Top Stories)
1) London councils still recovering from a shared cyber incident (service disruption continues)
Westminster City Council continues to manage the cyber security incident first identified on Monday 24 November, with some services still operating under constraints and residents asked to expect delays in contact handling.
Why it matters in the real world:
- Council incidents tend to ripple into housing, benefits, planning, waste, and customer contact operations.
- If you live/work in affected boroughs, expect knock-on delays and plan “offline” alternatives (phone routes, in-person, paper forms) where possible.
Expert/official voice (verbatim):
- “Most council services are running, and we are prioritising critical services.” — Westminster City Council update (last updated 12 Feb 2026)

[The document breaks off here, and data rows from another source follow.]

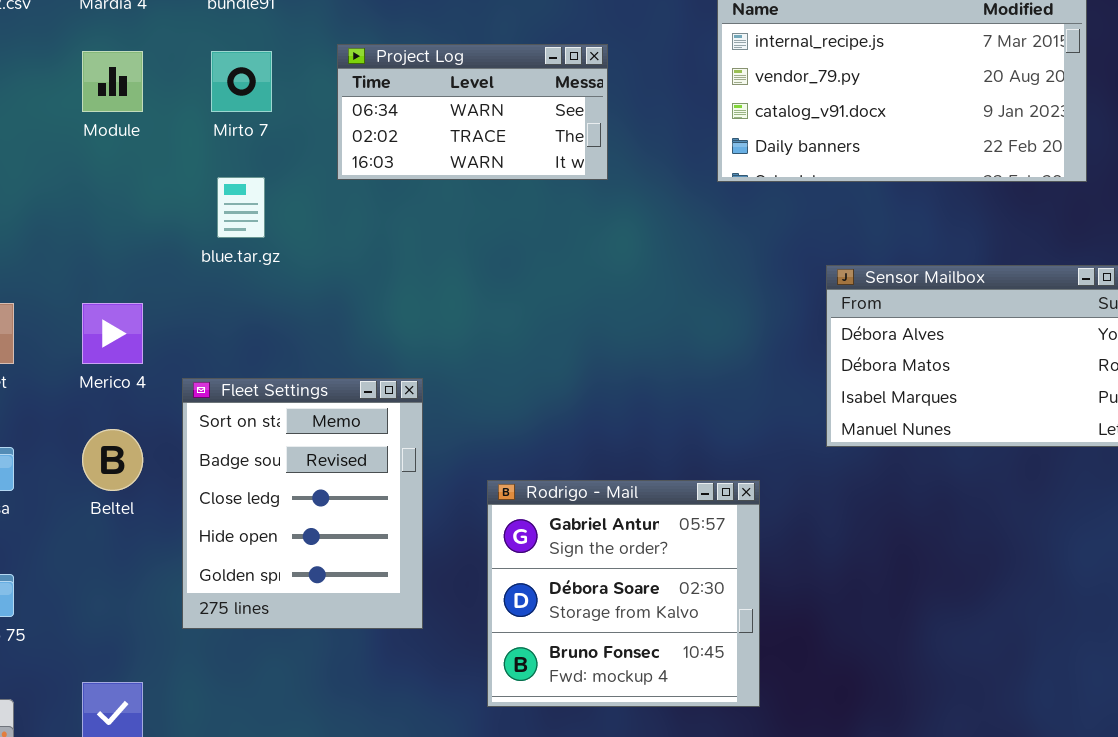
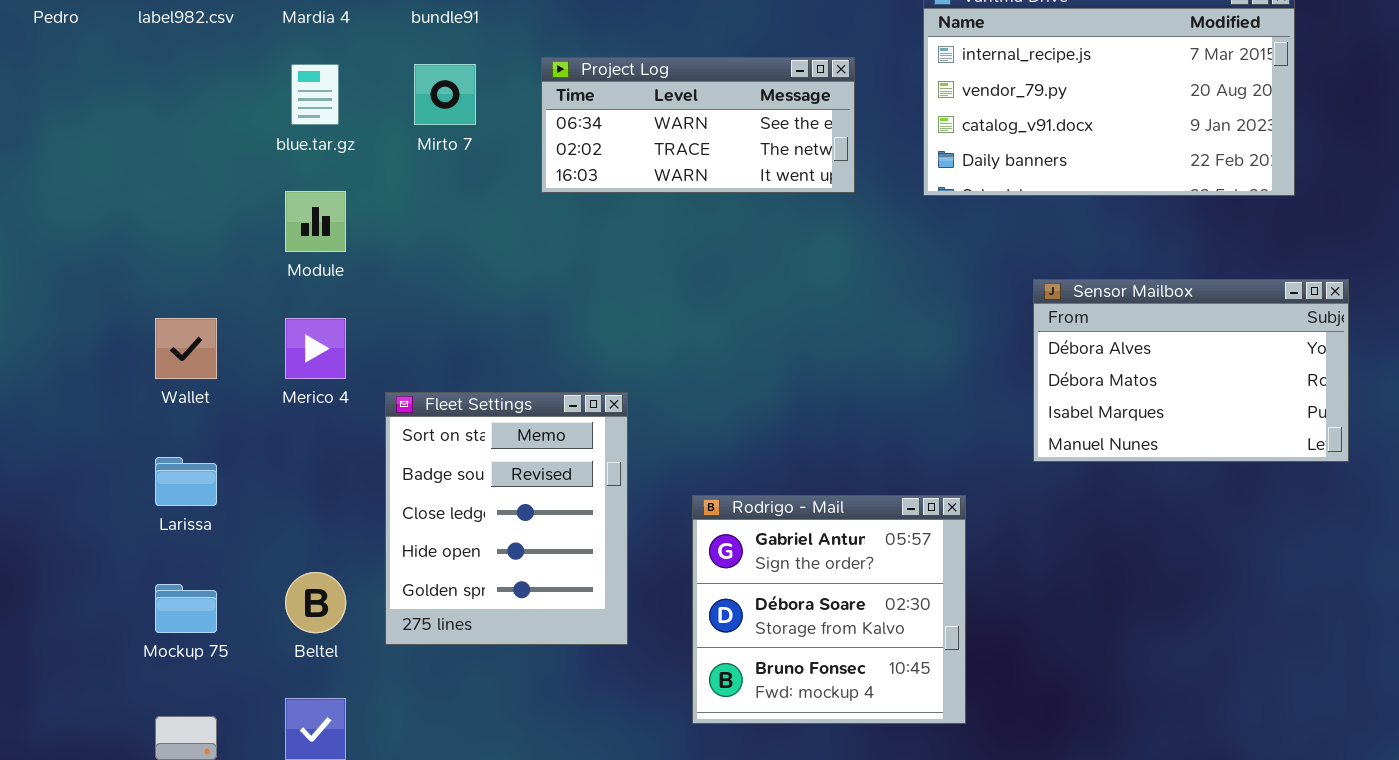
Project Log: [337,44,608,180] -> [541,57,855,193], resized
Module: [82,51,143,112] -> [285,191,346,252], moved
blue.tar.gz: [217,177,265,238] -> [291,64,339,125], moved
Beltel: [82,429,143,491] -> [285,572,346,633], moved

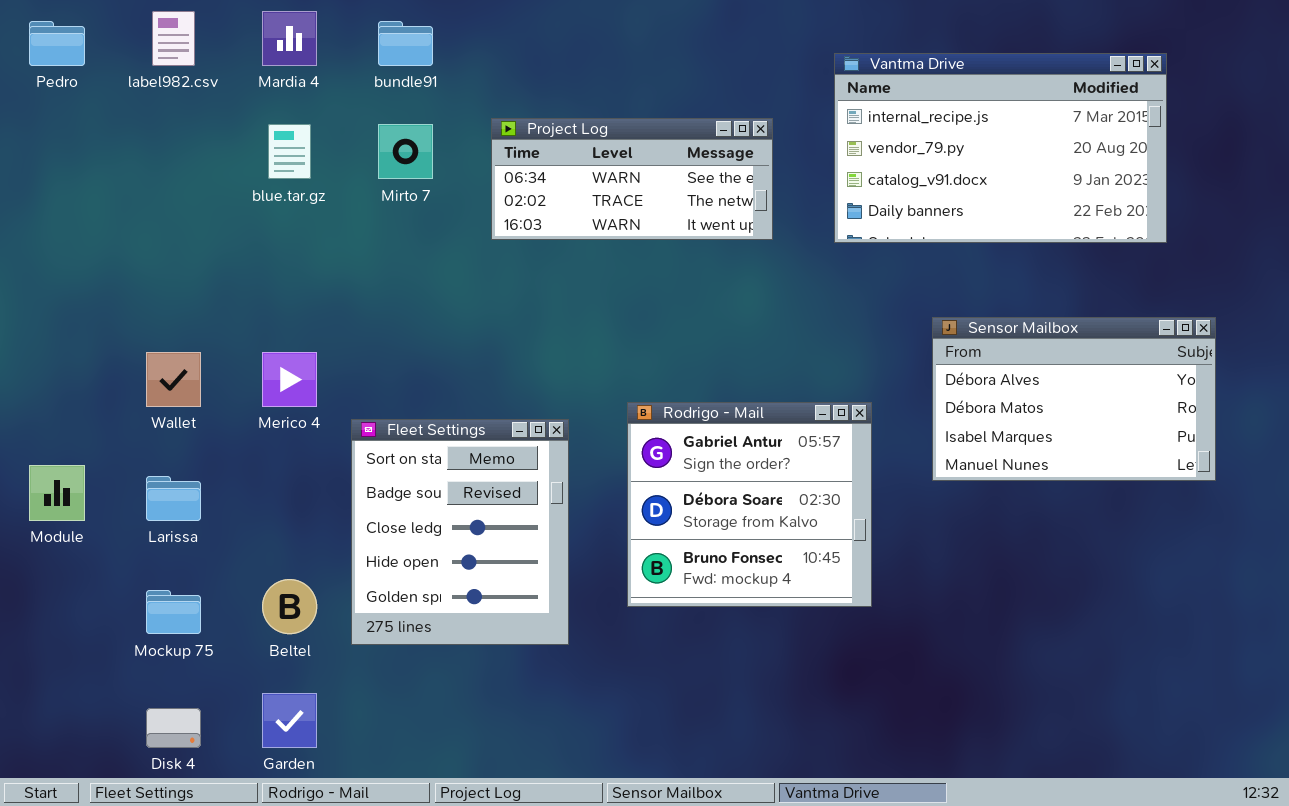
Module: [285,191,346,252] -> [29,465,85,521], moved
Rodrigo - Mail: [692,495,966,724] -> [627,402,872,607], moved

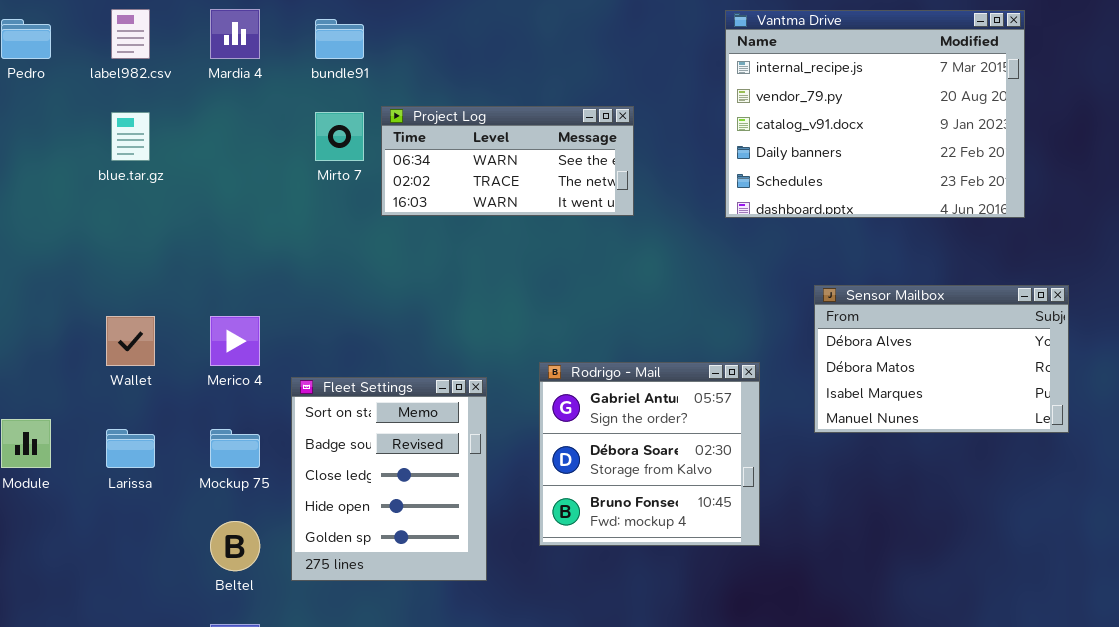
Vantma Drive: [834,53,1167,243] -> [725,10,1025,218], resized
Project Log: [491,118,773,240] -> [381,106,634,216], moved
blue.tar.gz: [268,124,311,179] -> [111,112,150,161], moved
Mockup 75: [146,590,201,634] -> [210,429,260,468], moved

What I think becomes the next headline:
- A clearer picture of whether any personal data was accessed/exfiltrated, plus longer restoration timelines for online self-service tools.
2) London borough shared services incident: the wider lesson for England’s local authorities
Multiple boroughs share core IT suppliers, platforms, and support contracts. That’s efficient on paper, but it can widen blast radius when something goes wrong.
Practical takeaways (for residents, suppliers, and small businesses working with councils):
- Keep alternative points of contact for key council interactions (accounts, ref numbers, named teams).
- Assume service portals may be intermittently unavailable; save confirmation emails/screenshots and keep paper copies of key submissions.
UK (top stories)
1) UK Government launches “lock the door” cyber campaign for businesses (pushes Cyber Essentials)
A new government campaign is urging organisations—especially SMEs—to take practical steps aligned to Cyber Essentials (updates, access control, basic hardening).
Why it matters:
- This is a strong signal that “basic hygiene” is still where many UK incidents start (phishing, weak access, unpatched software).
- Cyber Essentials increasingly helps with procurement and insurer confidence, not just security.
Expert quote (verbatim, short):
- “No business is out of reach from cyber criminals.” — Cyber Security Minister Baroness Lloyd (17 Feb 2026)
What to watch next:
- Expect more insurer pressure and supply-chain requirements (you may be asked by customers to prove baseline controls).
2) UK publishes wave five “Cyber Security Longitudinal Survey” (behaviours + trends)
Government has released the next wave of its ongoing study tracking cyber security policies/processes in medium/large businesses and higher-income charities.
Why it matters:
- This is the dataset policymakers use to justify regulation, funding, guidance and enforcement direction.
- It often foreshadows which controls become “expected norms” (e.g., MFA coverage, patch cadence, incident response readiness).
What to watch next:
- Any notable shifts on phishing resilience, MFA adoption, and incident reporting maturity—these tend to drive future compliance expectations.

3) Government publishes Budget Information Security Review (tightening controls after 2025 Budget run-up)
HM Treasury/Cabinet Office/NCSC published recommendations to protect information security at future fiscal events, following incidents tied to pre-Budget information handling.
Key point:
- This is a reminder that cyber isn’t only “hackers”; insider risk, document handling, and secure collaboration controls are a constant UK government focus.
Clear commitment (verbatim, short):
- “All recommendations will be implemented in full.” — Government statement (9 Feb 2026)
4) UK to lead multinational defensive cyber exercise (Defence Cyber Marvel 2026)
The UK is leading a major defensive exercise from Singapore involving thousands of participants and dozens of teams, aiming to rehearse realistic coordination against modern threats.
Why it matters:
- The threat environment is increasingly geopolitical and cross-border, and the UK is emphasising coordinated response capability.
Quote (verbatim, short):
- “We recognise the need to build a safer, more resilient digital domain.” — UK government statement (11 Feb 2026)
What I expect to be the “top daily morning stories” theme for the next few weeks
1) Ransomware + data-only extortion (especially public sector and suppliers)
- Expect regular “data leak” pressure stories where criminals threaten publication rather than encryption.
2) AI in the enterprise: Copilot/assistant data exposure, permissions, and governance
- Stories will concentrate on accidental access to sensitive documents, over-broad permissions, and weak DLP controls.
3) Supply-chain incidents and shared services “blast radius”
- Managed service providers, shared platforms, and update mechanisms remain a common failure point.
4) Regulation and reporting expectations
- Watch for momentum around tougher expectations on critical services and incident disclosure, plus board-level accountability language.
Quick, practical “do this today” checklist
For individuals
- Turn on MFA for email and banking, and use a password manager.
- Keep device/software updates on auto (especially browsers and mobile OS).
For small businesses
- Confirm MFA is enforced for admin accounts and email (not optional).
- Review who has access to shared folders (least privilege) and remove old accounts.
- Backups: one offline/immutable copy; test restore monthly.